Work instruction: Copy the section of the budget commentary below that begins with the words containing "For the left, McGuiness" and ends with "institutes tort reform.", word for word.

ACT I: A GRAND BARGAIN FOR THE NATIONAL DEBT- Will It Be Applauded, Booed Off Stage, or Simply Ignored?

Your odds of being richer tomorrow, rather than poorer, just got a wee bit better.

Maya McGuineas, a fiscal hero from the New America Foundation and the Committee for a Responsible Federal Budget, and Bill Galston from the Brookings Institute, put a fresh federal budget proposal on the table, summarized here.

It has the critical elements of a Grand Bargain necessary to avoid an exceedingly grand financial wreck.

Whether Washington acts on it in time remains to be seen. So far, camps of the right and left are having buckets of fun bludgeoning their opponents. There is a profusion of passion but no palpable progress.

McGuiness and Galston's 18 page plan moves beyond the Bashing Bozos. It realistically pushes the federal budget to near balance and stabilizes the federal debt at 60% of GDP, a number that has surfaced as a rough estimate of "safe". It gets this job done in ten years.

For the left, McGuiness and Galston tilt Social Security benefits more towards the poor. They raise taxes both by cutting tax breaks and by adding a carbon tax. Their plan trims defense and adds a war surtax, too.

For the right, the proposal adds private accounts to Social Security, freezes domestic spending for three years, and institutes tort reform.

The plan is fertile seed on middle ground that is currently barren. The Obama Administration's budget doesn't even pretend to get close to balance or to stabilize the national debt, much less bring it down. And Republican Congressman Paul Ryan's proposed budget works the federal debt back down to 60% of GDP by 2066 - snail's pace in a lightning fast world.

Supplied information:
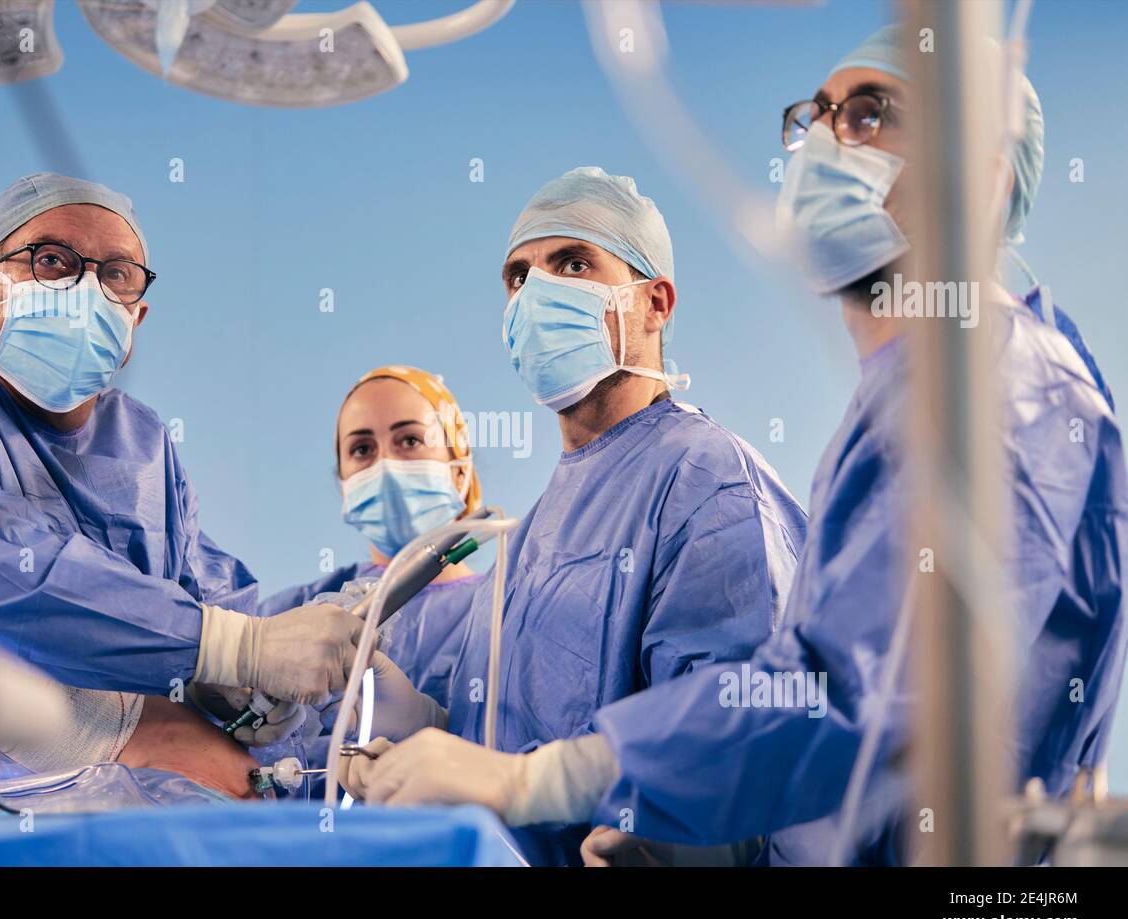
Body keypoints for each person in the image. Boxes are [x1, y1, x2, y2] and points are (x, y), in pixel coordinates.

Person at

Solution:
For the left, McGuiness and Galston tilt Social Security benefits more towards the poor. They raise taxes both by cutting tax breaks and by adding a carbon tax. Their plan trims defense and adds a war surtax, too.

For the right, the proposal adds private accounts to Social Security, freezes domestic spending for three years, and institutes tort reform.